**Exercise brief:** Make an exact copy of every entry, leaving the pictures out.

**Provided records:**
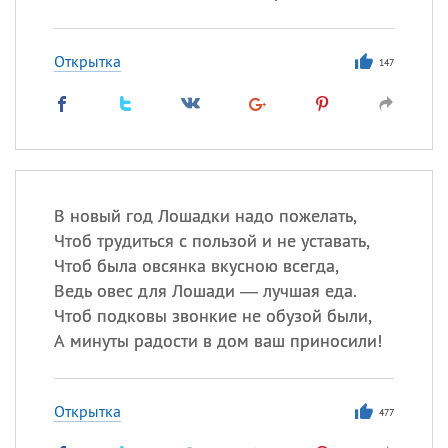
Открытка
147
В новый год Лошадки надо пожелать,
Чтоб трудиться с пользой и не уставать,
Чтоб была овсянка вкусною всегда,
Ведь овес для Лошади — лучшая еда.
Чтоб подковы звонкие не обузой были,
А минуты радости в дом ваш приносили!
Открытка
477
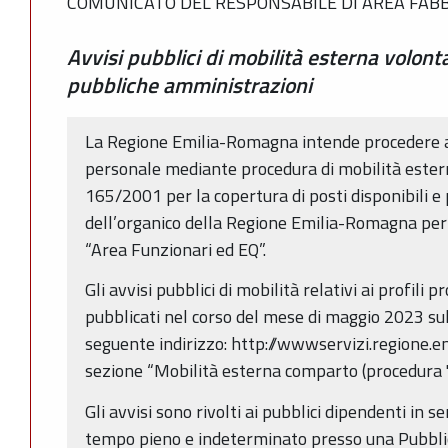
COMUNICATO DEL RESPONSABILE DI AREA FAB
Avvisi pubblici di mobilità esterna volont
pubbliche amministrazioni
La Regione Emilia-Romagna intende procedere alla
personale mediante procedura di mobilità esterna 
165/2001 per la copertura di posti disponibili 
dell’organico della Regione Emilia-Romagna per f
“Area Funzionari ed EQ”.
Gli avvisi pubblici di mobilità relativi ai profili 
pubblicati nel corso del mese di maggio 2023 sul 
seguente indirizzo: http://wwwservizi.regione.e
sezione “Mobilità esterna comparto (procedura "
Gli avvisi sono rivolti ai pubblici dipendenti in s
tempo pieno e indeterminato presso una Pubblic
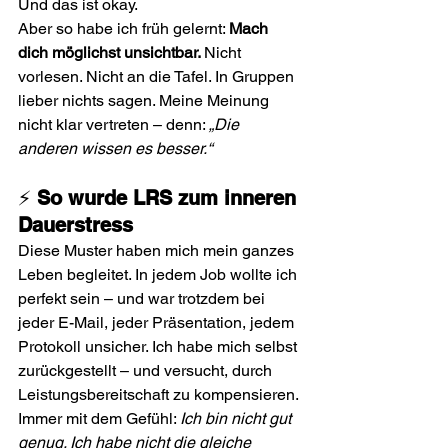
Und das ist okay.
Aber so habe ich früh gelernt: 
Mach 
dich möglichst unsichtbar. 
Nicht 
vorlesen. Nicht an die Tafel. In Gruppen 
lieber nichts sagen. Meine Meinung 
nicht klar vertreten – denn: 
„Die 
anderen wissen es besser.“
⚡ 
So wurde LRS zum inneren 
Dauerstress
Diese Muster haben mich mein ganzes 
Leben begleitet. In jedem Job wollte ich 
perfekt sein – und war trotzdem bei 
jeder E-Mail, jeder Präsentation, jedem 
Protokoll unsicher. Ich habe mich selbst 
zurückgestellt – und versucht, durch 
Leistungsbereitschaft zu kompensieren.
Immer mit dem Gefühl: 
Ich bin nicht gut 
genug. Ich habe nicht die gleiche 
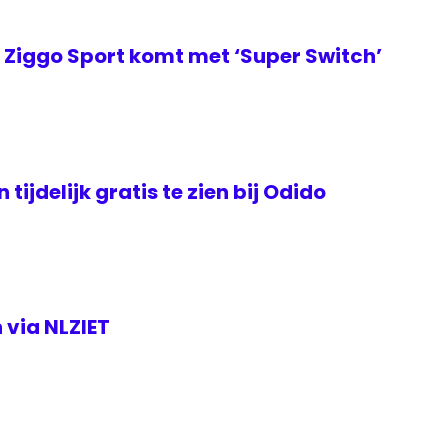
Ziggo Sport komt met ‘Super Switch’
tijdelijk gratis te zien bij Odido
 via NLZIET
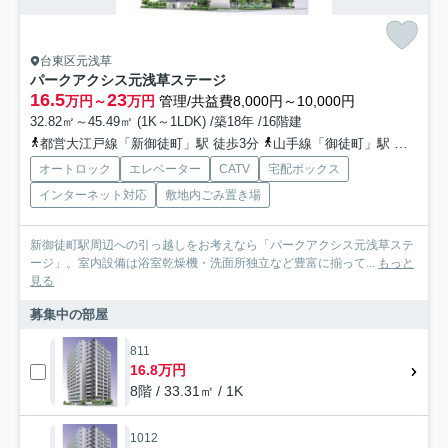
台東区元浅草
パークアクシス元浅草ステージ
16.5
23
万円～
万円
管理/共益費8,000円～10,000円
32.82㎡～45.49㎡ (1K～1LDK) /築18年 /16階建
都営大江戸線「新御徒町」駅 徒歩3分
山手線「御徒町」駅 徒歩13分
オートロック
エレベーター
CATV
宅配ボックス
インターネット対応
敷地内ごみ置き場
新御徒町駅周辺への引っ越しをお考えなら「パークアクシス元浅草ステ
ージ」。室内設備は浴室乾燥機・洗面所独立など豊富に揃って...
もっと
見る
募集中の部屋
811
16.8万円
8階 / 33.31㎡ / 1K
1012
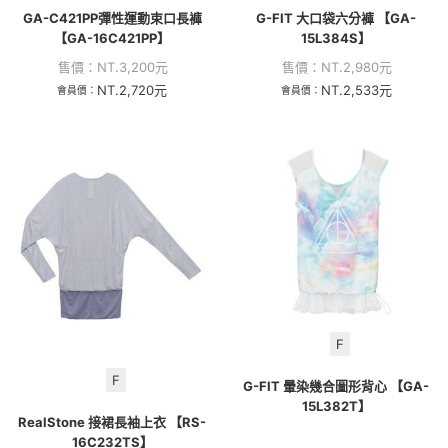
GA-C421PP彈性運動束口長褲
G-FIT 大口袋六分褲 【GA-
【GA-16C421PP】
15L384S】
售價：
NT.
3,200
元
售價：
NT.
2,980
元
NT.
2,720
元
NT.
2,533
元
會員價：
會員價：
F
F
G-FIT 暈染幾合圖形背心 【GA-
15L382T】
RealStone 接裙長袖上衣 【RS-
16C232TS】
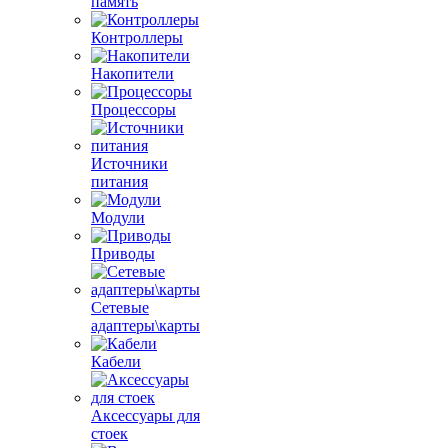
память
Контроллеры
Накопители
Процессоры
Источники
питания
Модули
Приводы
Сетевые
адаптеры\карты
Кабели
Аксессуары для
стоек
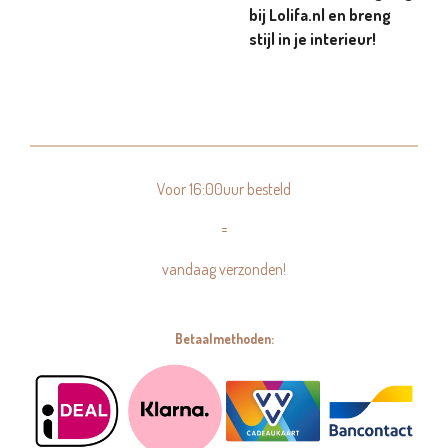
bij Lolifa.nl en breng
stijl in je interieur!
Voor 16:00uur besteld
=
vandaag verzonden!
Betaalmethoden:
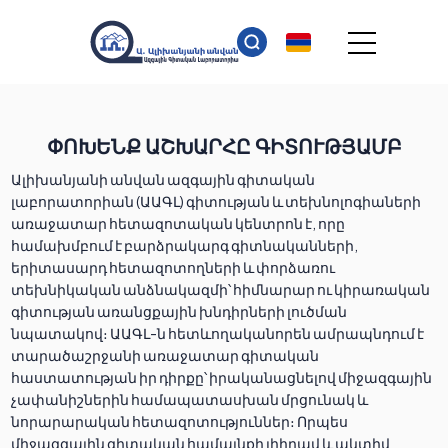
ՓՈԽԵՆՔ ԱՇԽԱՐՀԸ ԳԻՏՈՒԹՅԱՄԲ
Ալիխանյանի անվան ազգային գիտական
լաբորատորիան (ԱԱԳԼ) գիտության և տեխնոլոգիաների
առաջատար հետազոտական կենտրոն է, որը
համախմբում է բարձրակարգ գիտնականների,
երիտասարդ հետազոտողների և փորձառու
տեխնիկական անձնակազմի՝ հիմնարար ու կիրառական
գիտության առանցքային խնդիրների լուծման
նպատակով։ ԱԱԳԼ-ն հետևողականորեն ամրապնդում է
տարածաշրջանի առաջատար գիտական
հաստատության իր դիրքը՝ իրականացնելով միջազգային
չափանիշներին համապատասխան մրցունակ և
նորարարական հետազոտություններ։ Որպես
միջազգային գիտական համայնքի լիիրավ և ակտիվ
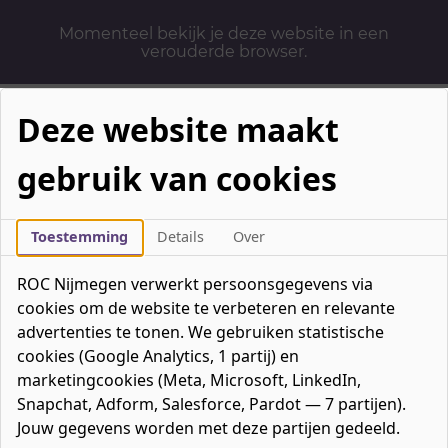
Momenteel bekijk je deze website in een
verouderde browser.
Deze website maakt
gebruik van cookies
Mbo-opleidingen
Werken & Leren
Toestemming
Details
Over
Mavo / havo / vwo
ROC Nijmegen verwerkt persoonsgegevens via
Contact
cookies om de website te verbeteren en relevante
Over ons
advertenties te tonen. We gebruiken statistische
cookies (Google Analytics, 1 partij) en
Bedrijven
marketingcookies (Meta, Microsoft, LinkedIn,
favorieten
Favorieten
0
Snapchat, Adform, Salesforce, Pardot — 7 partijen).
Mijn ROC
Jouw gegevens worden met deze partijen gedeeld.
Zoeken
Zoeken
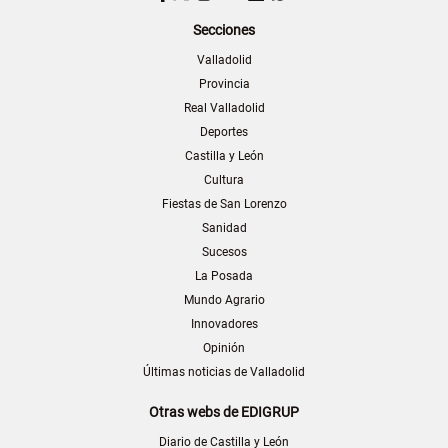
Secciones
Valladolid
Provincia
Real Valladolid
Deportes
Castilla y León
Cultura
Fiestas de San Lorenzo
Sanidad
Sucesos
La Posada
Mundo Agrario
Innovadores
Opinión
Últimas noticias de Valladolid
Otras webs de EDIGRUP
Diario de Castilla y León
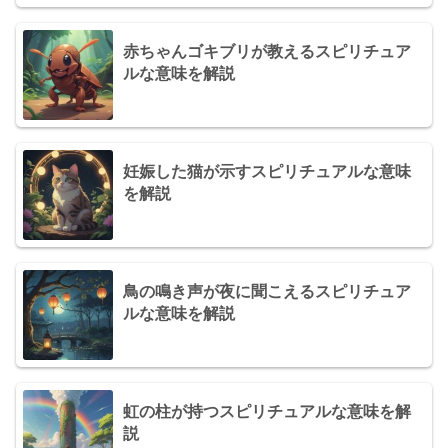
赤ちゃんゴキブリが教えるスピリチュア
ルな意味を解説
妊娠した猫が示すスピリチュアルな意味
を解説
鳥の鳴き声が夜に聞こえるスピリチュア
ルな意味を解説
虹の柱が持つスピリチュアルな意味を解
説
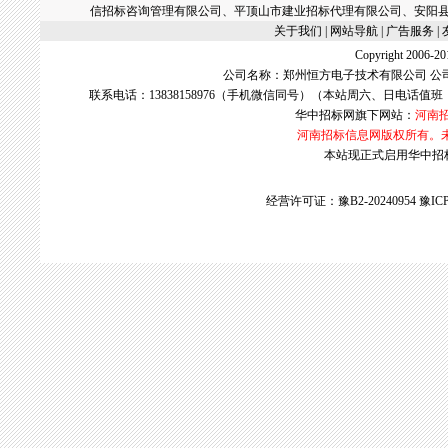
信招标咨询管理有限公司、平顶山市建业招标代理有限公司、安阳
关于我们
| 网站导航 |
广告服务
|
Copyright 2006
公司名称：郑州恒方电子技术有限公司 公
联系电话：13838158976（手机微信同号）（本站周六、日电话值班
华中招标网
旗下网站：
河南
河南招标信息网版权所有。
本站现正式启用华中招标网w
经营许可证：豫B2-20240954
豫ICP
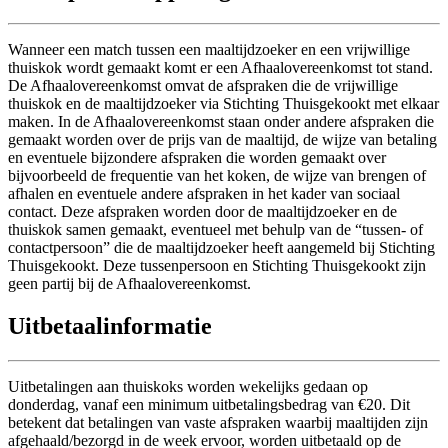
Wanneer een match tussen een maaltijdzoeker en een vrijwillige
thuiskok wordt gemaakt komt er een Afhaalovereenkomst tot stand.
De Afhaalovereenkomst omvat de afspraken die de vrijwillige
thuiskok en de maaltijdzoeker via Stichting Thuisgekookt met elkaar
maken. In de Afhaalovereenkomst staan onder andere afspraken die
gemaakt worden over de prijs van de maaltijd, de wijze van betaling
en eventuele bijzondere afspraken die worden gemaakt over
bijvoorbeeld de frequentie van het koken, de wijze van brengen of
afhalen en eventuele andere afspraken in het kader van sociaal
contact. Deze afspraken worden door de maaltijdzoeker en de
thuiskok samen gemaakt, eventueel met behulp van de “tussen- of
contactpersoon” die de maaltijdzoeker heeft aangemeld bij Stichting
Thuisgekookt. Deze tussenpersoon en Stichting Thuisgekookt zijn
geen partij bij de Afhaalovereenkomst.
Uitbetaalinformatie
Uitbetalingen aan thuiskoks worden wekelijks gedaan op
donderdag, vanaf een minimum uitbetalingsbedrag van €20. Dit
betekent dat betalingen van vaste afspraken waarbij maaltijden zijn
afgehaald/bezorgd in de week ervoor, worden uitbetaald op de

**Response to this exercise:**
Открытка
147
В новый год Лошадки надо пожелать,
Чтоб трудиться с пользой и не уставать,
Чтоб была овсянка вкусною всегда,
Ведь овес для Лошади — лучшая еда.
Чтоб подковы звонкие не обузой были,
А минуты радости в дом ваш приносили!
Открытка
477
COMUNICATO DEL RESPONSABILE DI AREA FAB
Avvisi pubblici di mobilità esterna volont
pubbliche amministrazioni
La Regione Emilia-Romagna intende procedere alla
personale mediante procedura di mobilità esterna 
165/2001 per la copertura di posti disponibili 
dell’organico della Regione Emilia-Romagna per f
“Area Funzionari ed EQ”.
Gli avvisi pubblici di mobilità relativi ai profili 
pubblicati nel corso del mese di maggio 2023 sul 
seguente indirizzo: http://wwwservizi.regione.e
sezione “Mobilità esterna comparto (procedura "
Gli avvisi sono rivolti ai pubblici dipendenti in s
tempo pieno e indeterminato presso una Pubblic
Und das ist okay.
Aber so habe ich früh gelernt: 
Mach 
dich möglichst unsichtbar. 
Nicht 
vorlesen. Nicht an die Tafel. In Gruppen 
lieber nichts sagen. Meine Meinung 
nicht klar vertreten – denn: 
„Die 
anderen wissen es besser.“
⚡ 
So wurde LRS zum inneren 
Dauerstress
Diese Muster haben mich mein ganzes 
Leben begleitet. In jedem Job wollte ich 
perfekt sein – und war trotzdem bei 
jeder E-Mail, jeder Präsentation, jedem 
Protokoll unsicher. Ich habe mich selbst 
zurückgestellt – und versucht, durch 
Leistungsbereitschaft zu kompensieren.
Immer mit dem Gefühl: 
Ich bin nicht gut 
genug. Ich habe nicht die gleiche 
Ziggo Sport komt met ‘Super Switch’
tijdelijk gratis te zien bij Odido
 via NLZIET
台東区元浅草
パークアクシス元浅草ステージ
16.5
23
万円～
万円
管理/共益費8,000円～10,000円
32.82㎡～45.49㎡ (1K～1LDK) /築18年 /16階建
都営大江戸線「新御徒町」駅 徒歩3分
山手線「御徒町」駅 徒歩13分
オートロック
エレベーター
CATV
宅配ボックス
インターネット対応
敷地内ごみ置き場
新御徒町駅周辺への引っ越しをお考えなら「パークアクシス元浅草ステ
ージ」。室内設備は浴室乾燥機・洗面所独立など豊富に揃って...
もっと
見る
募集中の部屋
811
16.8万円
8階 / 33.31㎡ / 1K
1012
GA-C421PP彈性運動束口長褲
G-FIT 大口袋六分褲 【GA-
【GA-16C421PP】
15L384S】
售價：
NT.
3,200
元
售價：
NT.
2,980
元
NT.
2,720
元
NT.
2,533
元
會員價：
會員價：
F
F
G-FIT 暈染幾合圖形背心 【GA-
15L382T】
RealStone 接裙長袖上衣 【RS-
16C232TS】
память
Контроллеры
Накопители
Процессоры
Источники
питания
Модули
Приводы
Сетевые
адаптеры\карты
Кабели
Аксессуары для
стоек
bij Lolifa.nl en breng
stijl in je interieur!
Voor 16:00uur besteld
=
vandaag verzonden!
Betaalmethoden:
ՓՈԽԵՆՔ ԱՇԽԱՐՀԸ ԳԻՏՈՒԹՅԱՄԲ
Ալիխանյանի անվան ազգային գիտական
լաբորատորիան (ԱԱԳԼ) գիտության և տեխնոլոգիաների
առաջատար հետազոտական կենտրոն է, որը
համախմբում է բարձրակարգ գիտնականների,
երիտասարդ հետազոտողների և փորձառու
տեխնիկական անձնակազմի՝ հիմնարար ու կիրառական
գիտության առանցքային խնդիրների լուծման
նպատակով։ ԱԱԳԼ-ն հետևողականորեն ամրապնդում է
տարածաշրջանի առաջատար գիտական
հաստատության իր դիրքը՝ իրականացնելով միջազգային
չափանիշներին համապատասխան մրցունակ և
նորարարական հետազոտություններ։ Որպես
միջազգային գիտական համայնքի լիիրավ և ակտիվ
Momenteel bekijk je deze website in een
verouderde browser.
Deze website maakt
gebruik van cookies
Mbo-opleidingen
Werken & Leren
Toestemming
Details
Over
Mavo / havo / vwo
ROC Nijmegen verwerkt persoonsgegevens via
Contact
cookies om de website te verbeteren en relevante
Over ons
advertenties te tonen. We gebruiken statistische
cookies (Google Analytics, 1 partij) en
Bedrijven
marketingcookies (Meta, Microsoft, LinkedIn,
favorieten
Favorieten
0
Snapchat, Adform, Salesforce, Pardot — 7 partijen).
Mijn ROC
Jouw gegevens worden met deze partijen gedeeld.
Zoeken
Zoeken
Secciones
Valladolid
Provincia
Real Valladolid
Deportes
Castilla y León
Cultura
Fiestas de San Lorenzo
Sanidad
Sucesos
La Posada
Mundo Agrario
Innovadores
Opinión
Últimas noticias de Valladolid
Otras webs de EDIGRUP
Diario de Castilla y León
赤ちゃんゴキブリが教えるスピリチュア
ルな意味を解説
妊娠した猫が示すスピリチュアルな意味
を解説
鳥の鳴き声が夜に聞こえるスピリチュア
ルな意味を解説
虹の柱が持つスピリチュアルな意味を解
説
信招标咨询管理有限公司、平顶山市建业招标代理有限公司、安阳
关于我们
| 网站导航 |
广告服务
|
Copyright 2006
公司名称：郑州恒方电子技术有限公司 公
联系电话：13838158976（手机微信同号）（本站周六、日电话值班
华中招标网
旗下网站：
河南
河南招标信息网版权所有。
本站现正式启用华中招标网w
经营许可证：豫B2-20240954
豫ICP
Wanneer een match tussen een maaltijdzoeker en een vrijwillige
thuiskok wordt gemaakt komt er een Afhaalovereenkomst tot stand.
De Afhaalovereenkomst omvat de afspraken die de vrijwillige
thuiskok en de maaltijdzoeker via Stichting Thuisgekookt met elkaar
maken. In de Afhaalovereenkomst staan onder andere afspraken die
gemaakt worden over de prijs van de maaltijd, de wijze van betaling
en eventuele bijzondere afspraken die worden gemaakt over
bijvoorbeeld de frequentie van het koken, de wijze van brengen of
afhalen en eventuele andere afspraken in het kader van sociaal
contact. Deze afspraken worden door de maaltijdzoeker en de
thuiskok samen gemaakt, eventueel met behulp van de “tussen- of
contactpersoon” die de maaltijdzoeker heeft aangemeld bij Stichting
Thuisgekookt. Deze tussenpersoon en Stichting Thuisgekookt zijn
geen partij bij de Afhaalovereenkomst.
Uitbetaalinformatie
Uitbetalingen aan thuiskoks worden wekelijks gedaan op
donderdag, vanaf een minimum uitbetalingsbedrag van €20. Dit
betekent dat betalingen van vaste afspraken waarbij maaltijden zijn
afgehaald/bezorgd in de week ervoor, worden uitbetaald op de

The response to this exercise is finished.